Cintron-Diaz Yarixa L, Gomez-Hernandez Mario E, Verhaert Marthe M H A, Verhaert Peter D E M, Fernandez-Lima Francisco
Department of Chemistry and Biochemistry, Florida International University, 11200 SW 8th Street, AHC4-233, Miami, Florida 33199, United States.
ProteoFormiX, JLABS@BE, Janssen Pharmaceutica Campus, Turnhoutseweg 30, B-2340 Beerse, Belgium.
J Am Soc Mass Spectrom. 2022 Apr 6;33(4):681-687. doi: 10.1021/jasms.1c00376. Epub 2022 Mar 8.
To make the vast collections of well-documented human clinical samples archived in biobanks accessible for mass spectrometry imaging (MSI), recent developments have focused on the label-free top-down MS analysis of neuropeptides in sections of formalin-fixed, paraffin-embedded (FFPE) tissues. In analogy to immunohistochemistry (IHC), this variant of MSI has been designated MSHC (mass spectrometry histochemistry). Besides the detection and localization of neuropeptide and other biomolecular MS signals in these FFPE samples, there is great interest in their molecular identification and full characterization. We here used matrix assisted laser desorption ionization (MALDI) MSI employing ultrahigh-resolution FT-ICR MS on 2,5-dihydroxybenzoic acid (DHB) coated five-micron sections of human FFPE pituitary to demonstrate clear isotope patterns and elemental composition assignment of neuropeptides (with ∼1 ppm mass accuracy). Besides tandem MS fragmentation pattern analysis to deduce or confirm amino acid sequence information (Arg-vasopressin for the case presented here), there is a need for orthogonal primary structure characterization of the peptide-like MS signals of biomolecules desorbed directly off FFPE tissue sections. In the present work, we performed liquid extraction surface analysis (LESA) extractions on consecutive (uncoated) tissue slices. This enables the successful characterization by ion mobility MS of vasopressin present in FFPE material. Differences in sequence coverage are discussed on the basis of the mobility selected collision induced dissociation (CID), electron capture dissociation (ECD), and UV photodissociation (UVPD) MS/MS. Using Arg-vasopressin as model case (a peptide with a disulfide bridged ring structure), we illustrate the use of LESA in combination with a reduction agent for effective sequencing using mobility selected CID, ECD, and UVPD MS/MS.

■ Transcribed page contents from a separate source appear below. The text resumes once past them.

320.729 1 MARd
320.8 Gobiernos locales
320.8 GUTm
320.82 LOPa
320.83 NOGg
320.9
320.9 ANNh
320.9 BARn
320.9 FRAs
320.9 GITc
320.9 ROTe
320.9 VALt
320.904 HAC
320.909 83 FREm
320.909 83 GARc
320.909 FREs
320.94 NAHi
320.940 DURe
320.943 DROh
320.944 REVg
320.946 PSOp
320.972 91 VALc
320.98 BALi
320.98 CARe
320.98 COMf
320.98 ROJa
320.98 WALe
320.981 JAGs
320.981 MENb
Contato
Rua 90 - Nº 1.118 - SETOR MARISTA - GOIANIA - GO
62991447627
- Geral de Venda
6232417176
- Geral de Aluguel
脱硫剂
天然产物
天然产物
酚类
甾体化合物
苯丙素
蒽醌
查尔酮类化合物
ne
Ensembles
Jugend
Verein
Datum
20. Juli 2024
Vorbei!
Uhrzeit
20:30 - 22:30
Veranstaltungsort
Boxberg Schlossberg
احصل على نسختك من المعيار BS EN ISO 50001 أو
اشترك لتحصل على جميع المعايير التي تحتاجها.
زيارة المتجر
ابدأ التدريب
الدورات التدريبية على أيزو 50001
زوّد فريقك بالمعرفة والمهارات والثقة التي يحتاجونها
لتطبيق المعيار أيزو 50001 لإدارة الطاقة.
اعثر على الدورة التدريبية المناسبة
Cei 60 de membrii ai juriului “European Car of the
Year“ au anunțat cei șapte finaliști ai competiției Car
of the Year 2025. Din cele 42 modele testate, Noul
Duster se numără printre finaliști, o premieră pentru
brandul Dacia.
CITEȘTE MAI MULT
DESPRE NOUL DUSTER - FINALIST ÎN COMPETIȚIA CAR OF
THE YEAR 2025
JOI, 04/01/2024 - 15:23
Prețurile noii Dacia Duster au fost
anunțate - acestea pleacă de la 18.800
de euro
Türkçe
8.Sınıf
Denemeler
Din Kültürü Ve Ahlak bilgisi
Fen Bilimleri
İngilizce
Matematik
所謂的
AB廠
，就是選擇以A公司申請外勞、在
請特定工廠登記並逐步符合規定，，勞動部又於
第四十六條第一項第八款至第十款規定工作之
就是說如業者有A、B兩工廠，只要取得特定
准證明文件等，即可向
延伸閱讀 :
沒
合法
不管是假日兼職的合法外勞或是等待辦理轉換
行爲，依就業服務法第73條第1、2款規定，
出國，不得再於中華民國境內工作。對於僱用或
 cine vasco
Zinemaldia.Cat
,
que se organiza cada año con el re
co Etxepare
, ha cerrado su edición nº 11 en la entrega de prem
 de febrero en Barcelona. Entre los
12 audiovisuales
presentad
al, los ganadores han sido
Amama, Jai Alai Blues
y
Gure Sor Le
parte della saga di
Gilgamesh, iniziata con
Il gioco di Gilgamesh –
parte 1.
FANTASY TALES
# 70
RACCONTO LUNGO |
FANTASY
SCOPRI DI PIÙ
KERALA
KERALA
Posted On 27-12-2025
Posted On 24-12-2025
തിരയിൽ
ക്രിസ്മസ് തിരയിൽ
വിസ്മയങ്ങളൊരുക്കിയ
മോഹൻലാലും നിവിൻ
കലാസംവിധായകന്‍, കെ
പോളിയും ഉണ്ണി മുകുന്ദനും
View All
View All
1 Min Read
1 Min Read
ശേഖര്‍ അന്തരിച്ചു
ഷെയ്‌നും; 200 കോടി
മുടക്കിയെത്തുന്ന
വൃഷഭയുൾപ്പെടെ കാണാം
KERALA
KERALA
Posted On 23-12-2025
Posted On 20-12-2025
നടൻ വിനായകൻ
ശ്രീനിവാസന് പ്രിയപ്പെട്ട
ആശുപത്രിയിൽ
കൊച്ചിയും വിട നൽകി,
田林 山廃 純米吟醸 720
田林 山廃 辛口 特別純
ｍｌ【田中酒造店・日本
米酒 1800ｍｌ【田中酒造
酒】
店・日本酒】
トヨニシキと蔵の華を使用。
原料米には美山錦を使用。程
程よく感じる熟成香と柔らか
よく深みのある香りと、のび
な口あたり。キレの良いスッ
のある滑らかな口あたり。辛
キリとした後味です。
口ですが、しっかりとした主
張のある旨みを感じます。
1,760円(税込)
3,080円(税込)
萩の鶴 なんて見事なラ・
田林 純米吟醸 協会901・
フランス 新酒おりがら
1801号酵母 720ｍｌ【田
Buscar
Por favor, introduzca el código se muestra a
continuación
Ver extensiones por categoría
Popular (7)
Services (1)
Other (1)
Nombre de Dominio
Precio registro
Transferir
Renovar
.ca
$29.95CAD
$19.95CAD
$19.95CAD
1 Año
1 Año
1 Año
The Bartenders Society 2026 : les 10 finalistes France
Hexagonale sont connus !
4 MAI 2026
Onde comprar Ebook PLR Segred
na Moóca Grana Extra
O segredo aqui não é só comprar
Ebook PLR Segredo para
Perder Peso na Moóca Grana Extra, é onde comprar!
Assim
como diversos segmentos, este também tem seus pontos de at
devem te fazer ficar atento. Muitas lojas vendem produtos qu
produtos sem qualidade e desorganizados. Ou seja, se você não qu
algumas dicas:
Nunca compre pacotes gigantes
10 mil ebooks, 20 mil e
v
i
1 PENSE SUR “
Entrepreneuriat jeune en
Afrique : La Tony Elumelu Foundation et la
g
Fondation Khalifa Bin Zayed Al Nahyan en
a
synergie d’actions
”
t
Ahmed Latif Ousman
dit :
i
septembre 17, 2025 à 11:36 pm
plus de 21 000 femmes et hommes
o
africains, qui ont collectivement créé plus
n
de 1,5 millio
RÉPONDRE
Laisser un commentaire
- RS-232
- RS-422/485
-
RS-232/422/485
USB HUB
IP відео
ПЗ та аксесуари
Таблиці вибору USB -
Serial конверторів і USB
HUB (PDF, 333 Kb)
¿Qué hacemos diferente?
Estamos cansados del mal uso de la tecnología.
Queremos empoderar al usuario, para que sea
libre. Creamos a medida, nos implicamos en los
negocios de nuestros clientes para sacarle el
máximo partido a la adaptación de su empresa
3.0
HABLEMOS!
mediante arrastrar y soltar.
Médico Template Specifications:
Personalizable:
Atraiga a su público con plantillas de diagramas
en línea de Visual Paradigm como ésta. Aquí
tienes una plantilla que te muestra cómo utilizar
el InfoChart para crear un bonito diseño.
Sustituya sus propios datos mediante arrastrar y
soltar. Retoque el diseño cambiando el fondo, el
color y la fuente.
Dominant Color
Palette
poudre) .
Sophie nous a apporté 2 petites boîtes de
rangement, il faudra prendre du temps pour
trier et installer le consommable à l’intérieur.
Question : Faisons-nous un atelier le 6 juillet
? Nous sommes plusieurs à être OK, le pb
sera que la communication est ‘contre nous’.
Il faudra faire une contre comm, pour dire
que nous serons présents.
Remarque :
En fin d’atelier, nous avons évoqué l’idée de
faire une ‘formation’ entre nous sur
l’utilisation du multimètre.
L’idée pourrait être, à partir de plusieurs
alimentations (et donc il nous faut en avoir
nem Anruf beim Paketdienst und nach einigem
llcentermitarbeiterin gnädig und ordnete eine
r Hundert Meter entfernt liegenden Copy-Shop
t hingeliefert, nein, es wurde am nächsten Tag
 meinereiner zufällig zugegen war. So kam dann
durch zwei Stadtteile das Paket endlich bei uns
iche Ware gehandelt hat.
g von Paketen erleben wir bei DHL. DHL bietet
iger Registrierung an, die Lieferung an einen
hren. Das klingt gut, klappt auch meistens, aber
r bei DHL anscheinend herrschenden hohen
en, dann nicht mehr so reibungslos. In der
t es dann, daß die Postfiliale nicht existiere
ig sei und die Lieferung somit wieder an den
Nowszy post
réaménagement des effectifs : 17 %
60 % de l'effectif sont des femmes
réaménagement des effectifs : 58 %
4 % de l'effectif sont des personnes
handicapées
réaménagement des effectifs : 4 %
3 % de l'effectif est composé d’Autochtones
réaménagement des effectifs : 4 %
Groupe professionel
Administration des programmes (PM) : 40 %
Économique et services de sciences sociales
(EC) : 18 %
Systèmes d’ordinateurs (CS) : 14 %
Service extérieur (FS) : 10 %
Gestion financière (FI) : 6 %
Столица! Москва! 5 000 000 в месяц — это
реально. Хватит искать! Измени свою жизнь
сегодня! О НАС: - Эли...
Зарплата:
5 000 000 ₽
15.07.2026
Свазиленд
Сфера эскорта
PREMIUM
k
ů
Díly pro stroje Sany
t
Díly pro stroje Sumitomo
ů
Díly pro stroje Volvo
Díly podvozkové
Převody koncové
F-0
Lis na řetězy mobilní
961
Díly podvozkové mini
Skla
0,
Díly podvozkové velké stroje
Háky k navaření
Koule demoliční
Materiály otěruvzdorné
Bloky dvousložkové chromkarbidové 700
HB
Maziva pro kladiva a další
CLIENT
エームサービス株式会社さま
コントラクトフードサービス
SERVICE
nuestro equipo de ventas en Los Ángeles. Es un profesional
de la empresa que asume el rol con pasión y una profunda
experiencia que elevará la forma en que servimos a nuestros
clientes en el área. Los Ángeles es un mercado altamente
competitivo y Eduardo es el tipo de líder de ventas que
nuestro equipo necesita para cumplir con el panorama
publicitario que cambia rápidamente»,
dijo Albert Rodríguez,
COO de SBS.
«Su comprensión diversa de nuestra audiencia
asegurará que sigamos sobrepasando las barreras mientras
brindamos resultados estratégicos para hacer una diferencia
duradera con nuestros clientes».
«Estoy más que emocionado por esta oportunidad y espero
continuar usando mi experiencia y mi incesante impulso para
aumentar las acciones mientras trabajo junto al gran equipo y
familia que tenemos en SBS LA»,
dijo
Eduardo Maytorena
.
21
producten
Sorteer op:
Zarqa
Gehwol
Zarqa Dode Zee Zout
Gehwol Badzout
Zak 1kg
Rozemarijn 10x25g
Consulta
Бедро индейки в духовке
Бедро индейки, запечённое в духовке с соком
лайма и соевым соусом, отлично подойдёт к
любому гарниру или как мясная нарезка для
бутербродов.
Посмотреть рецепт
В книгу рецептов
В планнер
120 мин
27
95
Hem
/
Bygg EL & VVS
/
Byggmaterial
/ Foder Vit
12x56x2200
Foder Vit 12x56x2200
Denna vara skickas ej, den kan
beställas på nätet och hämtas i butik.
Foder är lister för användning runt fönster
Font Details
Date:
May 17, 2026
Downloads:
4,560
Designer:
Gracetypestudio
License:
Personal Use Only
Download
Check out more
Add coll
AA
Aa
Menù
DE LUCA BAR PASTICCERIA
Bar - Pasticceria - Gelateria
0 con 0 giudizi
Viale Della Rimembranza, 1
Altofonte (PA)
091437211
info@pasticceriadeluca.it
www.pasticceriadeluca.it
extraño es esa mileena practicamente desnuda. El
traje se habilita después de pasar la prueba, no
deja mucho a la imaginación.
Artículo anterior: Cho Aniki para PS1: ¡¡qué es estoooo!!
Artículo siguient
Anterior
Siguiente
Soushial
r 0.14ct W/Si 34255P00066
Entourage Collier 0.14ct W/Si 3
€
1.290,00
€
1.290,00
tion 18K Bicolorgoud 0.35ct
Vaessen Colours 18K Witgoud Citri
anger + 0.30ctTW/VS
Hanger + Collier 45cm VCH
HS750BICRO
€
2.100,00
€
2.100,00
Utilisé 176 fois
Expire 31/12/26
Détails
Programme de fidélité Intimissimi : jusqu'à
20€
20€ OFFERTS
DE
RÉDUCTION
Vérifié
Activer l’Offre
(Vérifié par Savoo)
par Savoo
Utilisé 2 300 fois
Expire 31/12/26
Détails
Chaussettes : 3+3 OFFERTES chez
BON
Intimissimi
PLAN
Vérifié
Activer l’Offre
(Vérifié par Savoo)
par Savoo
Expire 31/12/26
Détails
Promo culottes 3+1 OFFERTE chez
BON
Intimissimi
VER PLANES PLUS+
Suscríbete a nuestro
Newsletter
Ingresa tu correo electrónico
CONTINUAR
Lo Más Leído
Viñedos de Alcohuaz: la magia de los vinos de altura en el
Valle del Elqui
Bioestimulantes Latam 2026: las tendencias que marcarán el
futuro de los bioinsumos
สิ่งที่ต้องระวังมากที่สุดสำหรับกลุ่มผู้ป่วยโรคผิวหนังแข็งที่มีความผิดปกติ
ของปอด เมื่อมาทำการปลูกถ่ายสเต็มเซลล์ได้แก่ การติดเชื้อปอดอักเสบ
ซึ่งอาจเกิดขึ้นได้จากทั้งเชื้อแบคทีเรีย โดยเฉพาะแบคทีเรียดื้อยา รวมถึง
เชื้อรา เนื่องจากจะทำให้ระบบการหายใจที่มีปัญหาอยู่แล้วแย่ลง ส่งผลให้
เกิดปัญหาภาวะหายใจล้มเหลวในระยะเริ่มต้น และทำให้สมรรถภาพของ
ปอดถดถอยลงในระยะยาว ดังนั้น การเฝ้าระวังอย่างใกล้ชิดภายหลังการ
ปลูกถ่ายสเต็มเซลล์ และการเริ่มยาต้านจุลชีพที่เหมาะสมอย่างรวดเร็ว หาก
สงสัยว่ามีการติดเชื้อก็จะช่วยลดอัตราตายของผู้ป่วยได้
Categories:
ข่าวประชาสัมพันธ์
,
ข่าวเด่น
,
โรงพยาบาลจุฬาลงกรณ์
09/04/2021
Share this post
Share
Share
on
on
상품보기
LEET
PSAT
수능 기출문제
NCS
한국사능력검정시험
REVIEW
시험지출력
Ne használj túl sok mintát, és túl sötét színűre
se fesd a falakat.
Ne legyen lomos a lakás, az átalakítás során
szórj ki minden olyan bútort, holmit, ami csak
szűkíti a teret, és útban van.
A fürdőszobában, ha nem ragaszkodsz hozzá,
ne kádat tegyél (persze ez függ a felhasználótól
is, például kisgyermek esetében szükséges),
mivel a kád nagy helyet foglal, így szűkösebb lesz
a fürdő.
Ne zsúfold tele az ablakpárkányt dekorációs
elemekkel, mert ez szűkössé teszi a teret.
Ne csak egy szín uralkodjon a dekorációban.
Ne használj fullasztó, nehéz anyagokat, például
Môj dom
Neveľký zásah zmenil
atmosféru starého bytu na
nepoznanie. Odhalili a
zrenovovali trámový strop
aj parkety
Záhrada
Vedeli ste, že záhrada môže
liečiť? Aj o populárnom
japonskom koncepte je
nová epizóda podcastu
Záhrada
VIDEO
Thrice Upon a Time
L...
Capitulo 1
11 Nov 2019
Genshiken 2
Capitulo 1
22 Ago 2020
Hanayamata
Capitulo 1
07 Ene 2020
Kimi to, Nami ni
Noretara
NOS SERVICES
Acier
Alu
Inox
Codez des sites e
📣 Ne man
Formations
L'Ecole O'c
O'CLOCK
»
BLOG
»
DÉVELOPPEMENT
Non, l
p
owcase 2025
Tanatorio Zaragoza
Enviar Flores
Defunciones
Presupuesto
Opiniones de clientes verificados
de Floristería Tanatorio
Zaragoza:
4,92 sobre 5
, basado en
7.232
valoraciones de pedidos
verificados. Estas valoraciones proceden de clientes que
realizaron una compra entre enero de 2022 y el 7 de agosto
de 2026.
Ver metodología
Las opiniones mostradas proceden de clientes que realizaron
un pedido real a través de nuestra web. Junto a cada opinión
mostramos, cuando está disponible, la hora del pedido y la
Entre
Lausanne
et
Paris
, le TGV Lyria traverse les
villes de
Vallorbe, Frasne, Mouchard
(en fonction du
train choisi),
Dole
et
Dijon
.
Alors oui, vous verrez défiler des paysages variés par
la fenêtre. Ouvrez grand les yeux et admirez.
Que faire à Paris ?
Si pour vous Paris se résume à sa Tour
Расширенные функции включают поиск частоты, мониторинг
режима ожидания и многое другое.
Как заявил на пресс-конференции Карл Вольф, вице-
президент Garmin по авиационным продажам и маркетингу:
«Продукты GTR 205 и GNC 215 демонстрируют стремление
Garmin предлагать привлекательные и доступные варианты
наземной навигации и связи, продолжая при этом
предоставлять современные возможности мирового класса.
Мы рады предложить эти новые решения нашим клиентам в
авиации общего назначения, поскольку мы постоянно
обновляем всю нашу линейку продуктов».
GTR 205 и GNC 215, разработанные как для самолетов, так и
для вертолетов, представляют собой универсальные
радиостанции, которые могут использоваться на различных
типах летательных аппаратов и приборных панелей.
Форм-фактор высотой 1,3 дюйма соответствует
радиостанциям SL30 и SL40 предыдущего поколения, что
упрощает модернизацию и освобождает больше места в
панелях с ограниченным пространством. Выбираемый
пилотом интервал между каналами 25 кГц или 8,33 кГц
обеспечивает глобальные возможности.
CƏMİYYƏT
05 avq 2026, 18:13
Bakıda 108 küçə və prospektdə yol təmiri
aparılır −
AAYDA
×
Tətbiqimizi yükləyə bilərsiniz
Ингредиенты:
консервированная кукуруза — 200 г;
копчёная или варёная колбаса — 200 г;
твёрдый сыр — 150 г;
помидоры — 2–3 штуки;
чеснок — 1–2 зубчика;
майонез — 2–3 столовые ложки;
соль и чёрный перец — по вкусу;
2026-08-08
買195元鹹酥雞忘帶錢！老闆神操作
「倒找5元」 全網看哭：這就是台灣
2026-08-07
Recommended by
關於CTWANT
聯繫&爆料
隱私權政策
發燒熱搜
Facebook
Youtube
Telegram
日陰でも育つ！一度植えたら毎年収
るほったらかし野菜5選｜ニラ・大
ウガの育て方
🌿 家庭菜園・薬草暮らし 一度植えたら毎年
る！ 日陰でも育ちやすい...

为了使生物样本库中存档的大量记录完备的人类临床样本能够用于质谱成像(MSI),近期的研究进展主要集中在对福尔马林固定、石蜡包埋(FFPE)组织切片中的神经肽进行无标记的自上而下的质谱分析。类似于免疫组织化学(IHC),这种MSI变体被称为MSHC(质谱组织化学)。除了在这些FFPE样本中检测和定位神经肽及其他生物分子的质谱信号外,人们对其分子鉴定和全面表征也有着浓厚的兴趣。我们在此使用基质辅助激光解吸电离(MALDI)MSI,在涂有2,5 - 二羟基苯甲酸(DHB)的人类FFPE垂体五微米切片上采用超高分辨率傅里叶变换离子回旋共振质谱(FT-ICR MS),以展示神经肽清晰的同位素模式和元素组成归属(质量精度约为1 ppm)。除了进行串联质谱碎片模式分析以推导或确认氨基酸序列信息(此处以精氨酸加压素为例)外,还需要对直接从FFPE组织切片解吸的生物分子的肽样质谱信号进行正交一级结构表征。在本工作中,我们对连续的(未涂层的)组织切片进行了液相萃取表面分析(LESA)萃取。这使得能够通过离子淌度质谱成功表征FFPE材料中存在的加压素。基于淌度选择的碰撞诱导解离(CID)、电子捕获解离(ECD)和紫外光解离(UVPD)串联质谱,讨论了序列覆盖的差异。以精氨酸加压素作为模型案例(一种具有二硫键桥接环结构的肽),我们说明了LESA与还原剂结合使用,通过淌度选择的CID、ECD和UVPD串联质谱进行有效测序的应用。